Specific consumer-protection options for residents of Massachusetts affected by CISA advisory ICSA-26-055-03.

This page summarizes general legal context for Massachusetts residents. It is not legal advice. Consult an attorney licensed in Massachusetts for advice specific to your situation.

What was exposed

Per CISA advisory ICSA-26-055-03 Update A, an unauthenticated cloud API endpoint (CVE-2026-28766) exposed records for approximately 134,215 customers. Per the maintainer’s coordinated-disclosure repository, each /api/users record enumerated twelve fields (full enumeration on the CVE-2026-28766 page), including personally identifiable information (name, email, mobile), a partial payment-card field (last_four — not full card number or CVV), account metadata, per-device IoT Hub credentials, and — critically — an Azure IoT Hub administrative credential (hub_conn_string, the iothubowner SharedAccessKey separately cataloged as CVE-2025-1242) granting Service Connect, Device Connect, and Registry Read/Write across the entire production IoT Hub. A separately-cataloged single-record companion endpoint (/api/user/{id}, CVE-2026-25197) returned per-user records — including physical addresses — by sequential integer ID with no authentication.

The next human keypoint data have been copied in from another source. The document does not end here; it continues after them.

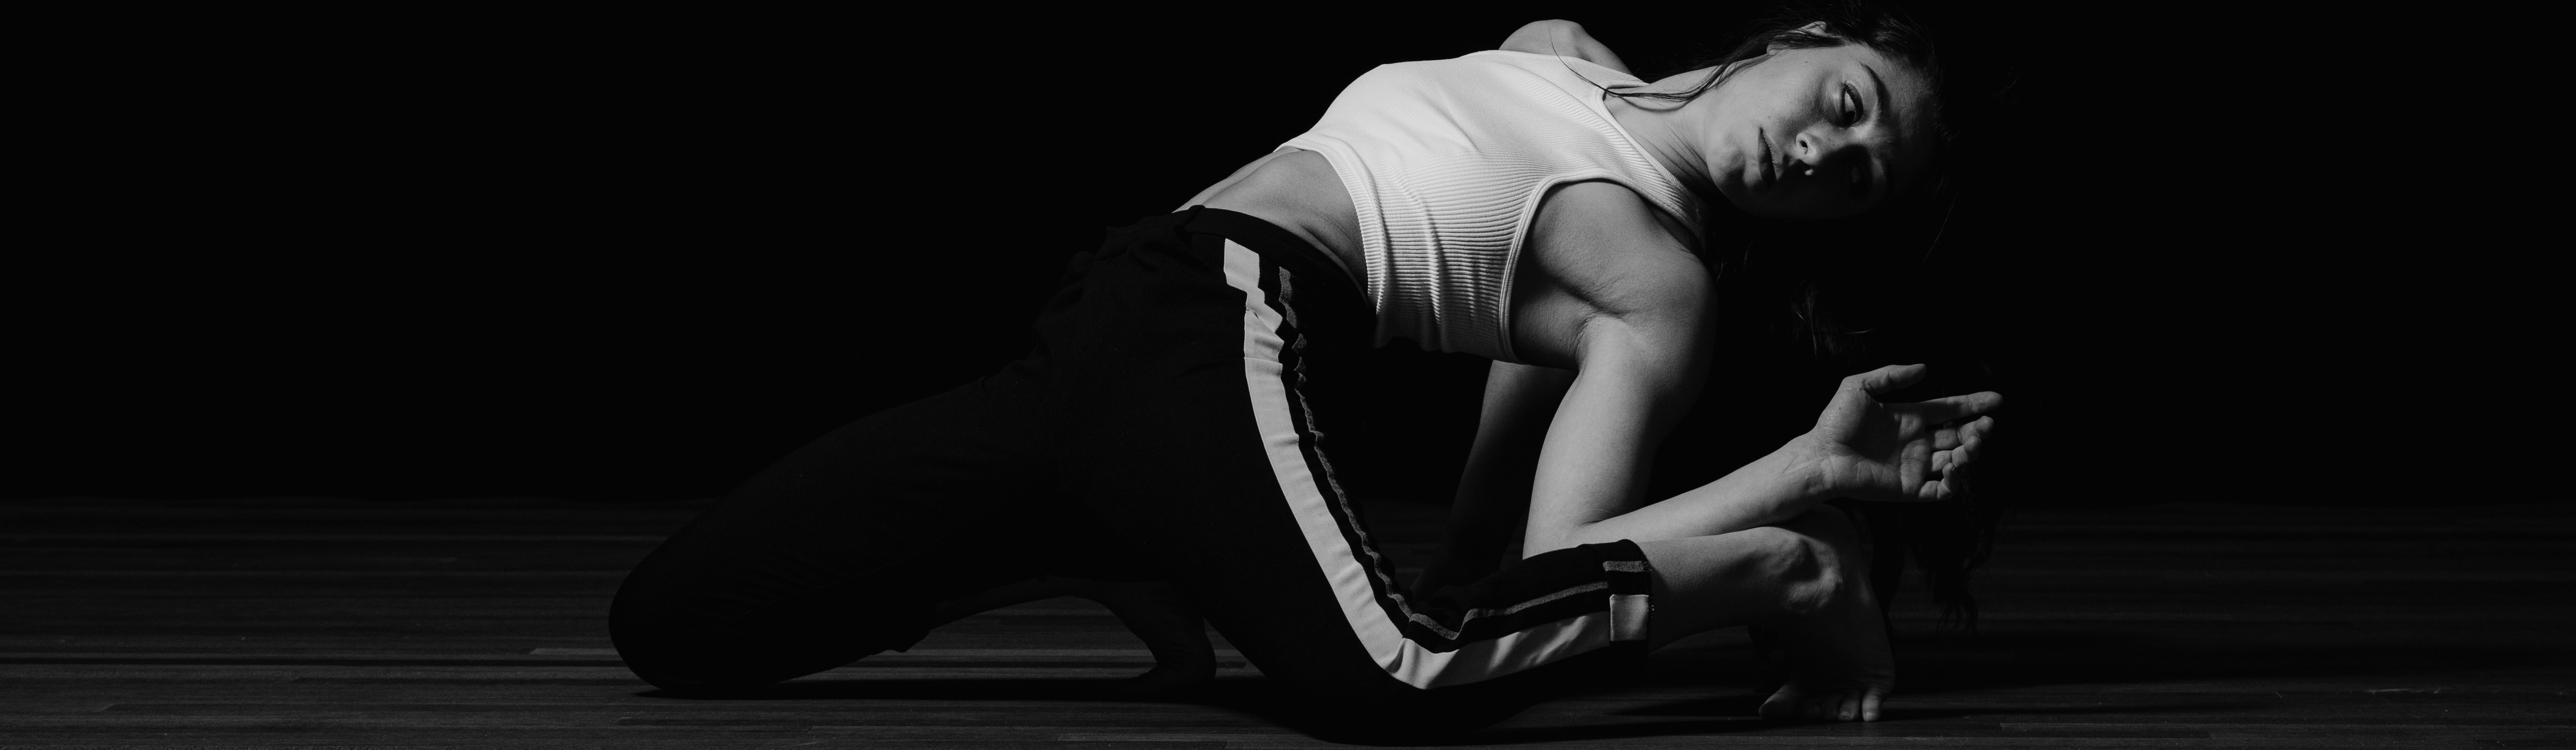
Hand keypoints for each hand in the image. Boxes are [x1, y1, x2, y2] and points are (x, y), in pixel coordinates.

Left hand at [1797, 364, 2000, 502]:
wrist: (1820, 455)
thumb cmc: (1835, 422)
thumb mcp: (1859, 387)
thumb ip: (1890, 375)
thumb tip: (1924, 368)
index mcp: (1910, 418)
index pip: (1949, 410)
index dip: (1973, 404)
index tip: (1997, 399)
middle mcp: (1917, 442)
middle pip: (1959, 435)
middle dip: (1978, 431)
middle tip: (1986, 426)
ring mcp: (1915, 466)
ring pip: (1956, 462)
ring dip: (1969, 453)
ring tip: (1969, 446)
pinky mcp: (1909, 489)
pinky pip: (1942, 490)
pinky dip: (1955, 483)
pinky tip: (1954, 468)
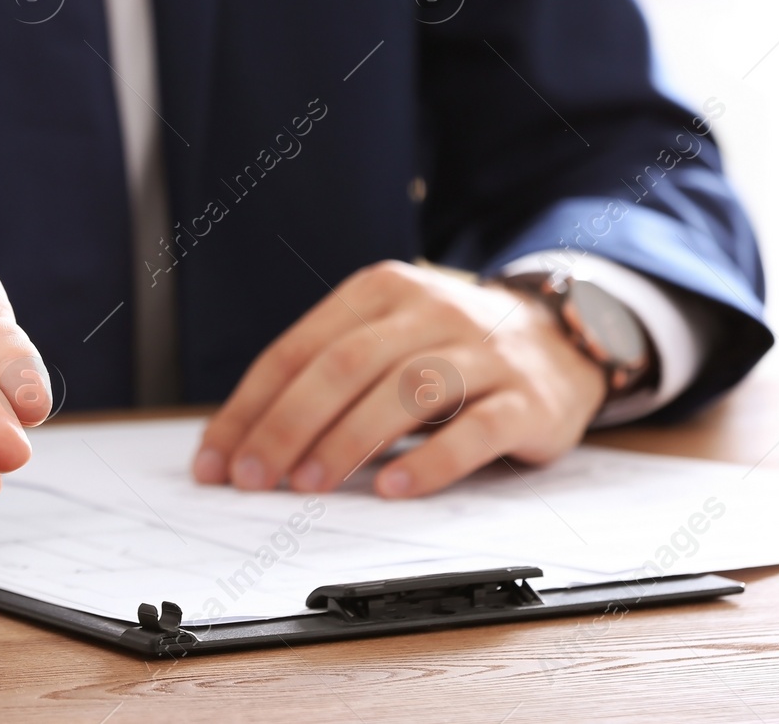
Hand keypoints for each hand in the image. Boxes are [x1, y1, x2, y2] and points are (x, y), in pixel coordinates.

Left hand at [192, 260, 606, 498]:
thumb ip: (328, 372)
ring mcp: (482, 352)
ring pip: (405, 391)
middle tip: (252, 478)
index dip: (251, 407)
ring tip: (308, 484)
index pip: (298, 349)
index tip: (216, 459)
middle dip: (287, 425)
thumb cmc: (452, 348)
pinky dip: (431, 460)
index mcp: (382, 290)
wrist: (562, 340)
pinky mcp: (526, 398)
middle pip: (344, 366)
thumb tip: (246, 442)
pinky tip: (394, 488)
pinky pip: (475, 429)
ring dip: (347, 441)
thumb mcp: (389, 335)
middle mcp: (431, 310)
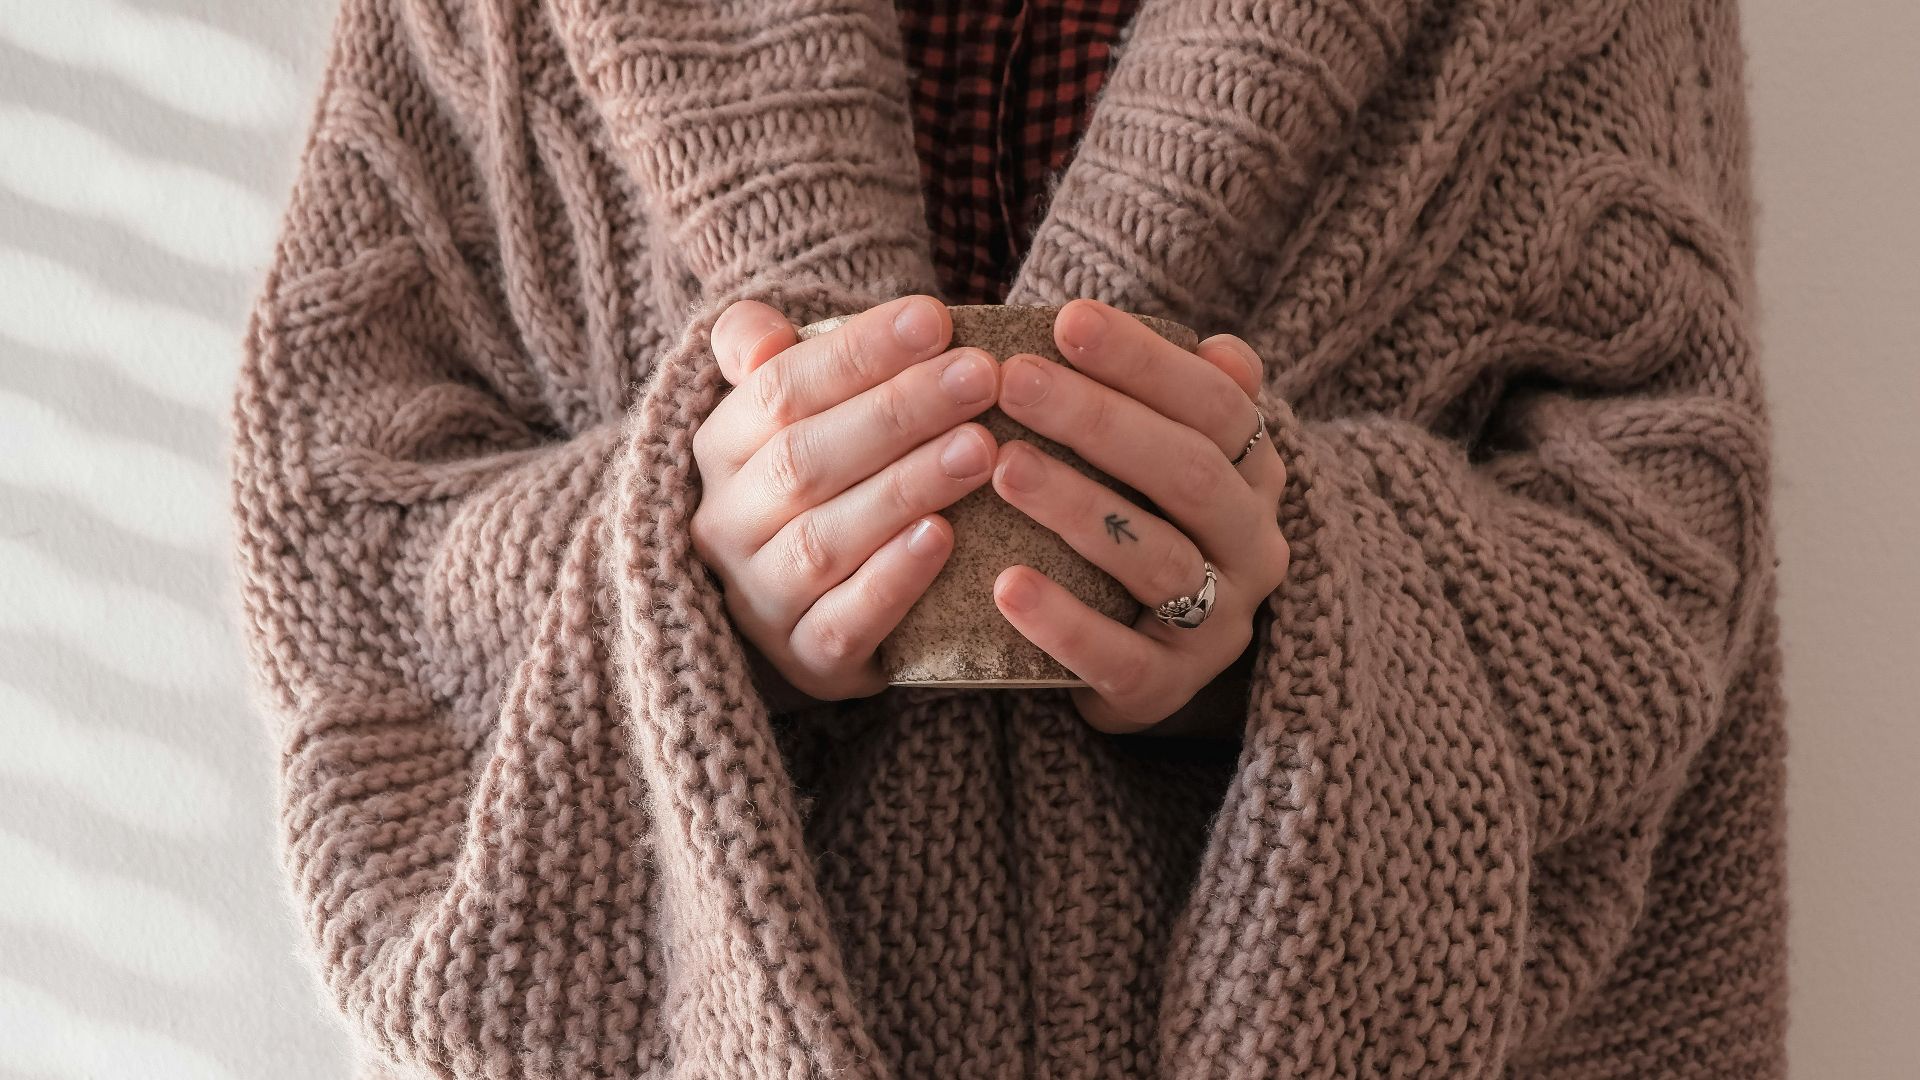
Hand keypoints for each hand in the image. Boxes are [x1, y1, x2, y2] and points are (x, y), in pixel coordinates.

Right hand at [690, 294, 1001, 704]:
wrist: (803, 608)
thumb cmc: (814, 480)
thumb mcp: (782, 410)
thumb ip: (762, 352)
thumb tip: (761, 335)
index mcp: (719, 449)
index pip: (778, 390)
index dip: (858, 353)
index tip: (935, 319)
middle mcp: (726, 525)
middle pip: (805, 459)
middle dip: (898, 412)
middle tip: (980, 376)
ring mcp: (761, 598)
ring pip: (826, 539)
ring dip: (906, 488)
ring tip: (981, 448)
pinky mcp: (807, 659)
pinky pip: (844, 621)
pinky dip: (894, 580)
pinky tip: (946, 537)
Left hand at [988, 299, 1289, 733]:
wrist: (1138, 662)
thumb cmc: (1139, 527)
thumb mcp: (1165, 463)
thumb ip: (1179, 401)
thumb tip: (1220, 347)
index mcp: (1255, 478)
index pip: (1218, 405)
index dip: (1146, 361)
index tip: (1066, 320)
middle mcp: (1253, 547)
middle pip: (1189, 474)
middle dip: (1100, 420)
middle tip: (1014, 380)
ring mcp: (1216, 624)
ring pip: (1158, 559)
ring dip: (1078, 508)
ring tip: (1003, 467)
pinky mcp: (1166, 688)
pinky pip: (1118, 657)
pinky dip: (1062, 623)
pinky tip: (1005, 586)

Massachusetts Data Security Law and Chapter 93A

Massachusetts has one of the strictest data security regulations in the U.S. (201 CMR 17.00) and a strong consumer-protection statute (M.G.L. c. 93A) that prohibits unfair or deceptive acts in trade or commerce and provides for double or treble damages plus attorney’s fees.

If you are a Massachusetts resident potentially affected:

Consult a Massachusetts consumer-protection attorney.